Yes, Dr. Mensah,” I said in the feed. I definitely couldn’t, but I was going to try. I sort of doubted the Preservation system feed was strong enough to reach it now. And even if it could, it would take getting through the security on the station then her own personal security. It was going to take at least twenty minutes of dedicated work to know for sure that it was impossible though. What a relief.

“No need. I brought her case file,” Gurathin said to Dr. Mensah, "I thought that it would be useful to track her down.

Fucking Gurathin.

“Go Gura!!” Ratthi exclaimed, punching him happily on the shoulder.

“Yes. This is excellent, Gurathin,” Mensah said, taking the data chip.

“Just plug it into Perihelion,” Ratthi said, “SecUnit’s gonna share it anyway.”

I was.

As soon as it was inserted into ART’s control panel, ART and I both began analyzing the case file.

We both figured it out, but ART said it on the feed first, like an asshole.

It is most likely she was captured by a corporate entity called MayWeather.

“Why do you think that, Perihelion?” Mensah asked.

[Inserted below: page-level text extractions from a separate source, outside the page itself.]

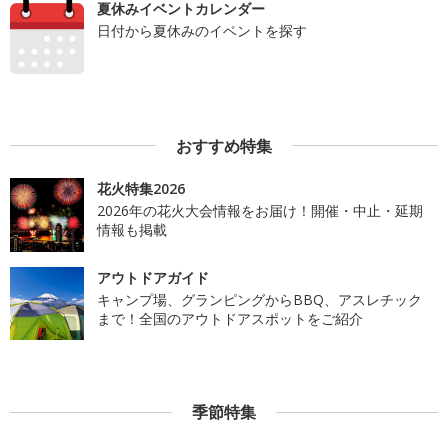
夏休みイベントカレンダー
日付から夏休みのイベントを探す
おすすめ特集
花火特集2026
2026年の花火大会情報をお届け！開催・中止・延期
情報も掲載
アウトドアガイド
キャンプ場、グランピングからBBQ、アスレチック
まで！全国のアウトドアスポットをご紹介
季節特集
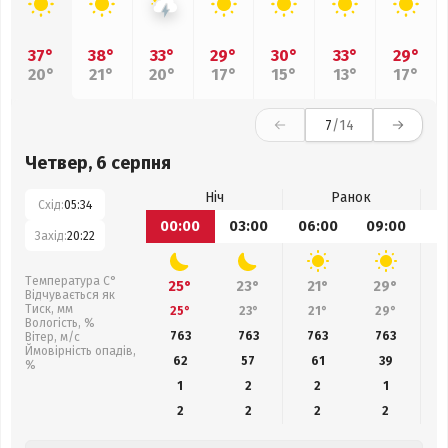
37°
38°
33°
29°
30°
33°
29°
20°
21°
20°
17°
15°
13°
17°
7
/14
Четвер, 6 серпня
Ніч
Ранок
Схід:
05:34
00:00
03:00
06:00
09:00
1
Захід:
20:22
Температура С°
25°
23°
21°
29°
Відчувається як
Тиск, мм
25°
23°
21°
29°
Вологість, %
763
763
763
763
Вітер, м/с
Ймовірність опадів,
62
57
61
39
%
1
2
2
1
2
2
2
2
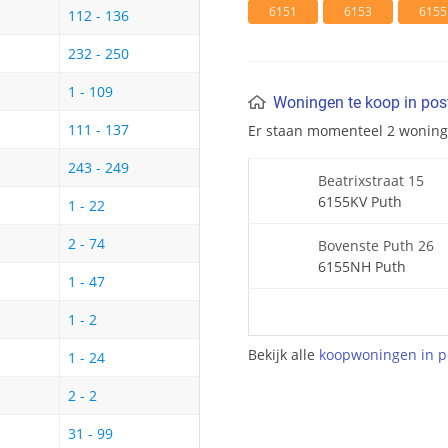
6151
6153
6155
112 - 136
232 - 250
1 - 109
Woningen te koop in po
111 - 137
Er staan momenteel 2 wonin
243 - 249
Beatrixstraat 15
6155KV Puth
1 - 22
2 - 74
Bovenste Puth 26
6155NH Puth
1 - 47
1 - 2
Bekijk alle
koopwoningen in p
1 - 24
2 - 2
31 - 99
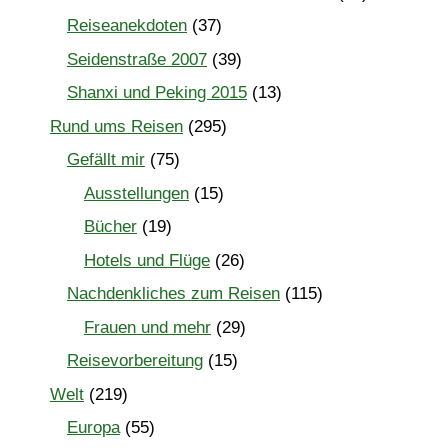
Reiseanekdoten
(37)
Seidenstraße 2007
(39)
Shanxi und Peking 2015
(13)
Rund ums Reisen
(295)
Gefällt mir
(75)
Ausstellungen
(15)
Bücher
(19)
Hotels und Flüge
(26)
Nachdenkliches zum Reisen
(115)
Frauen und mehr
(29)
Reisevorbereitung
(15)
Welt
(219)
Europa
(55)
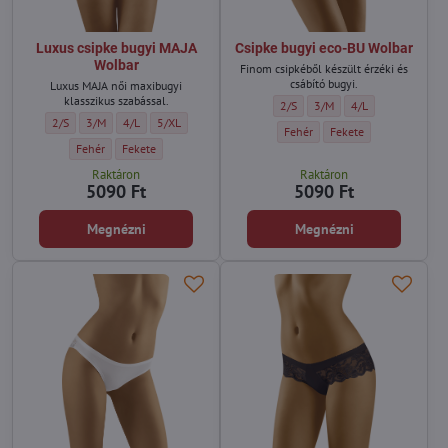
Luxus csipke bugyi MAJA
Csipke bugyi eco-BU Wolbar
Wolbar
Finom csipkéből készült érzéki és
csábító bugyi.
Luxus MAJA női maxibugyi
klasszikus szabással.
Csipke bugyi eco-BU Wolbar - Mér
Csipke bugyi eco-BU Wolbar
Csipke bugyi eco-BU
2/S
3/M
4/L
Luxus csipke bugyi MAJA Wolbar - Méret:
Luxus csipke bugyi MAJA Wolbar - Méret:
Luxus csipke bugyi MAJA Wolbar - Méret:
Luxus csipke bugyi MAJA Wolbar - Méret:
2/S
3/M
4/L
5/XL
Csipke bugyi eco-BU Wolbar - Szí
Csipke bugyi eco-BU Wol
Fehér
Fekete
Luxus csipke bugyi MAJA Wolbar - Szín:
Luxus csipke bugyi MAJA Wolbar - Szín:
Fehér
Fekete
Raktáron
Raktáron
5090 Ft
5090 Ft
Megnézni
Megnézni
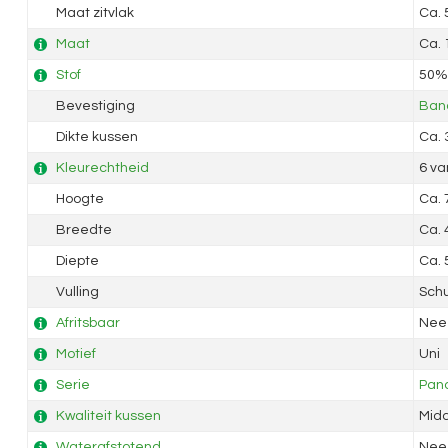
Maat zitvlak
Ca.
Maat
Ca.
Stof
50% 
Bevestiging
Band
Dikte kussen
Ca.
Kleurechtheid
6 va
Hoogte
Ca.
Breedte
Ca.
Diepte
Ca.
Vulling
Sch
Afritsbaar
Nee
Motief
Uni
Serie
Pan
Kwaliteit kussen
Mid
Waterafstotend
Nee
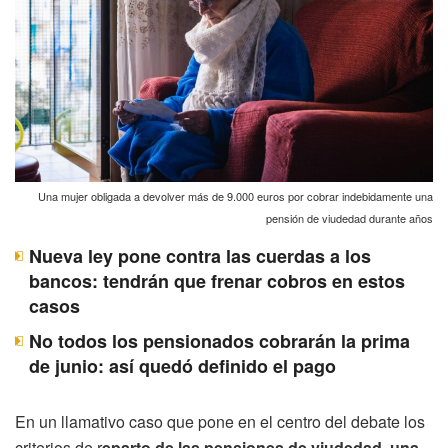
Una mujer obligada a devolver más de 9.000 euros por cobrar indebidamente una
pensión de viudedad durante años
Nueva ley pone contra las cuerdas a los
bancos: tendrán que frenar cobros en estos
casos
No todos los pensionados cobrarán la prima
de junio: así quedó definido el pago
En un llamativo caso que pone en el centro del debate los
criterios de r
eparto de las pensiones de viudedad, una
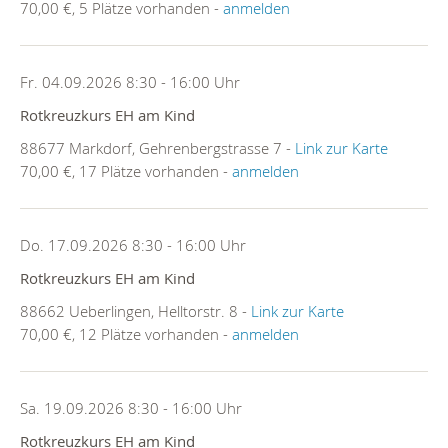
70,00 €, 5 Plätze vorhanden -
anmelden
Fr. 04.09.2026 8:30 - 16:00 Uhr
Rotkreuzkurs EH am Kind
88677 Markdorf, Gehrenbergstrasse 7 -
Link zur Karte
70,00 €, 17 Plätze vorhanden -
anmelden
Do. 17.09.2026 8:30 - 16:00 Uhr
Rotkreuzkurs EH am Kind
88662 Ueberlingen, Helltorstr. 8 -
Link zur Karte
70,00 €, 12 Plätze vorhanden -
anmelden
Sa. 19.09.2026 8:30 - 16:00 Uhr
Rotkreuzkurs EH am Kind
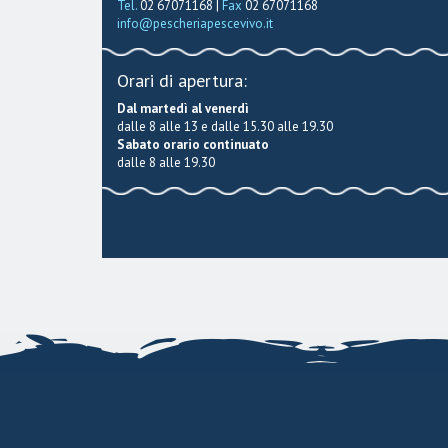
Tel.
02 67071168 |
Fax
02 67071168
info@pescheriapescevivo.it
Orari di apertura:
Dal martedì al venerdì
dalle 8 alle 13 e dalle 15.30 alle 19.30
Sabato orario continuato
dalle 8 alle 19.30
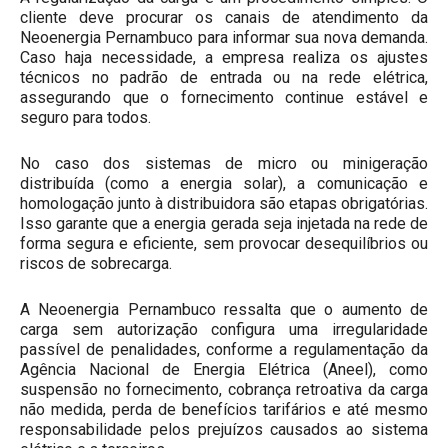
cliente deve procurar os canais de atendimento da
Neoenergia Pernambuco para informar sua nova demanda.
Caso haja necessidade, a empresa realiza os ajustes
técnicos no padrão de entrada ou na rede elétrica,
assegurando que o fornecimento continue estável e
seguro para todos.
No caso dos sistemas de micro ou minigeração
distribuída (como a energia solar), a comunicação e
homologação junto à distribuidora são etapas obrigatórias.
Isso garante que a energia gerada seja injetada na rede de
forma segura e eficiente, sem provocar desequilíbrios ou
riscos de sobrecarga.
A Neoenergia Pernambuco ressalta que o aumento de
carga sem autorização configura uma irregularidade
passível de penalidades, conforme a regulamentação da
Agência Nacional de Energia Elétrica (Aneel), como
suspensão no fornecimento, cobrança retroativa da carga
não medida, perda de benefícios tarifários e até mesmo
responsabilidade pelos prejuízos causados ao sistema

I was going to tell her it was because they were registered to have a court case on the same podunk planet she was on for hers and that they’d flown a stupid ship all the way there for it then settled their case after ten minutes. That seemed weird and suspicious.

But ART outplayed me again. He pushed them Pin-Lee’s file containing a lawsuit she was currently kicking corporate ass with. If she won, and it seemed like she really might, it would have set precedent for stronger protections of slaves who made it to non-corporate entities where slavery was illegal. If they were residents there, they wouldn’t be stuck on planet anymore. Their company owners would lose legal rights no matter where they went.

Then ART added (as dramatically as possible), “MayWeather are slavers.

“Pin-Lee was captured by slavers?” Bharadwaj yelped.

Yeah. This was bad.

“They’ll kill her,” Gurathin said, “There’s no reason to think they’ll risk keeping her enslaved. She’s too valuable to the non-corporate planets alive.”

The question wasn’t really if they were going to murder Pin-Lee, it was if they’d already murdered her or if they were waiting to get her back to headquarters to be interrogated first.

We need to go to their headquarters,” I said over the feed. We wouldn’t know if she were alive until we did, and that would be easier to find than a random ship that had already gotten into a wormhole.

“Ok!” Ratthi said, he was trying to focus on the offered action step, but his hands were shaking badly enough that I could see it in the drone camera, “Where’s their headquarters?”

Where’s their headquarters?” I asked ART in our private feed.

ART didn’t answer or make fun of me for not knowing. So it must have had no idea either.

I really wanted to punch it in the face. We didn’t have time to not know.

And then a MayWeather shuttle tried to send an enormous data package to my hard address.